Mórbida manhã

O enterro sairia as 10:00. Ela tinha os olhos cansados e as mãos trêmulas. Recostou a cabeça numa das poltronas desconfortáveis e observou, a falta de jeito com que todos lidavam com aquilo. Vizinhas fofocavam por todos os cantos, crianças faziam algazarra lá fora e alguns homens contava piadas e dividiam uma cachaça. E ela, apenas observava. A dor dilacerava seu peito de menina. A morte parecia muito mais cruel assim, observada tão de perto. Nenhuma lágrima, nenhum lamento, apenas a culpa, a dor e o silêncio. Lançou os olhos sobre o caixão, os punhos haviam sido sobrepostos de forma que os cortes não aparecessem. A face pálida e tranquila não se parecia nenhum um pouco com aquela que vira dois dias antes cansada e infeliz. Teve vontade de retirá-lo daquela maldita caixa, abraçá-lo, pedir perdão e dizer que tudo ficaria bem, ela respirou fundo, soube que de nada adiantaria. Faces conhecidas vinham dar os pêsames com aquele falso ar de solidariedade. Ela quis esbofetear aquelas pessoas, aquelas malditas pessoas. A culpa era delas também, delas e da maldita sociedade à que pertenciam. Quis correr, fugir, acordar daquele pesadelo horrendo, e no entanto permaneceu em seu solitário e doloroso silêncio. Manteve-se assim, em uma revolução interior, até que uma mão fofa e pesada pousou sobre seu ombro:

- vamos querida, o enterro já vai sair. Eu sei que deve estar sendo dificil, mas…

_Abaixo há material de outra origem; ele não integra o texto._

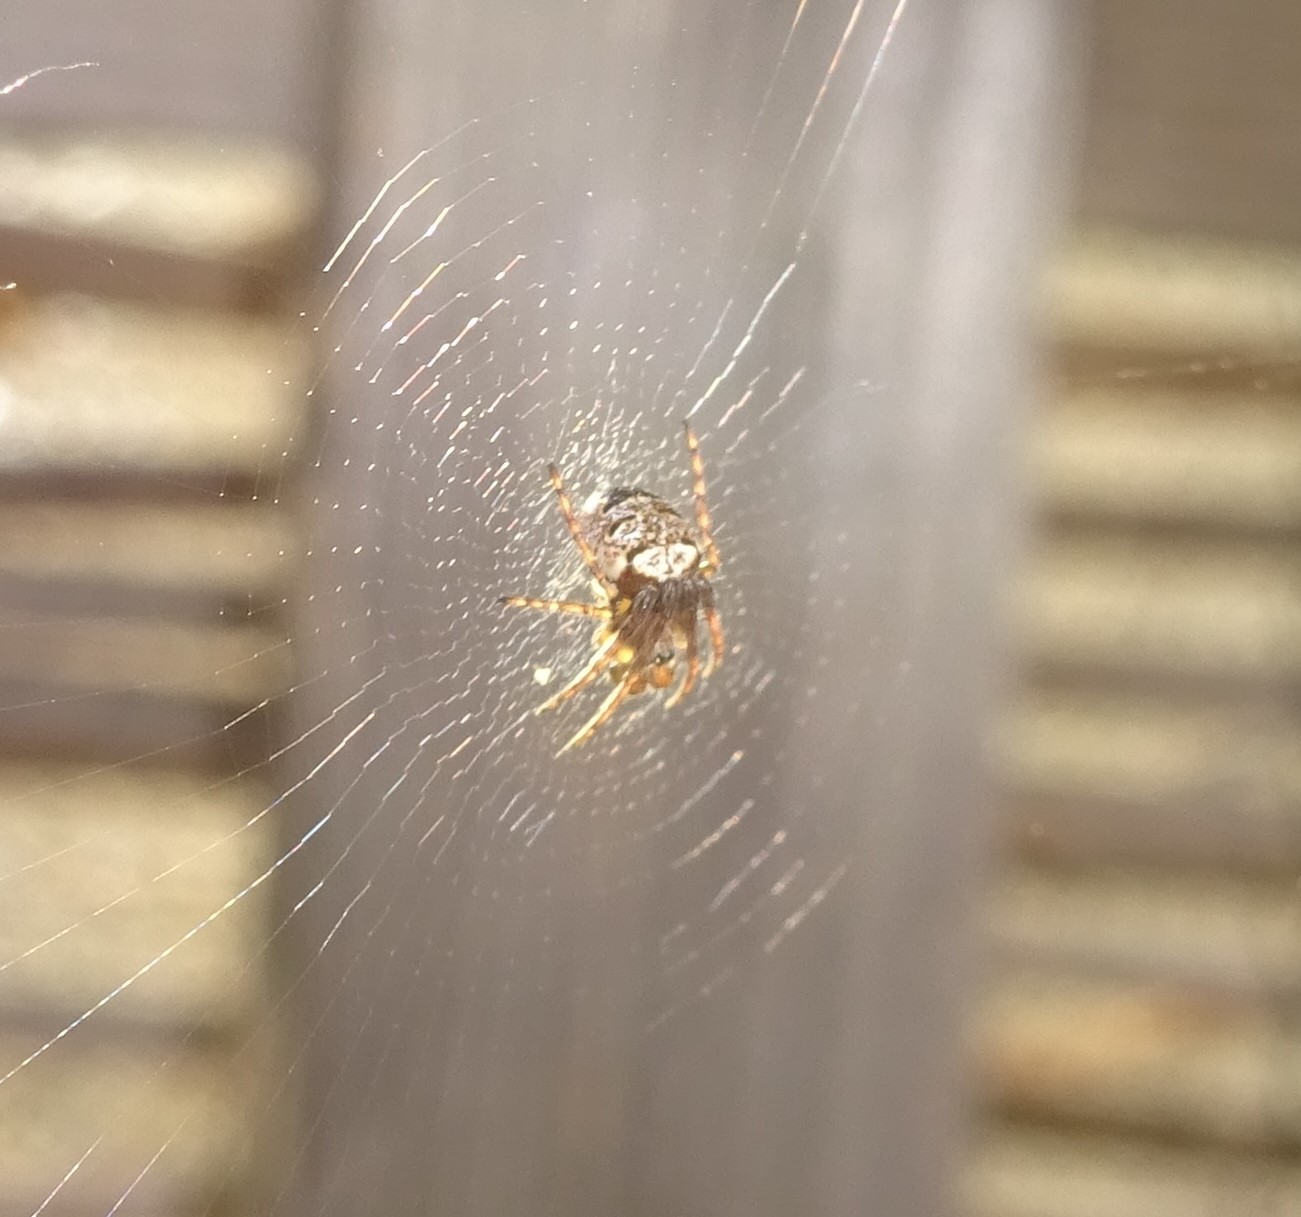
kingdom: Animalia
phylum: Arthropoda
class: Arachnida
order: Araneae
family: Araneidae
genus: Zilla
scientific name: Zilla diodia
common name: Zilla diodia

As palavras da tia se perderam numa névoa de ódio, desespero e dor. Então era realmente isto, estava acabado. Nunca mais o veria sorrir, nunca mais o abraçaria, nem tocaria seus lábios. A tampa pesada pousou sobre o caixão. Ela apenas baixou os olhos e procurou esconder a lágrima que havia lhe escapado pelo cantos dos olhos. E trancou-se em seu silêncio.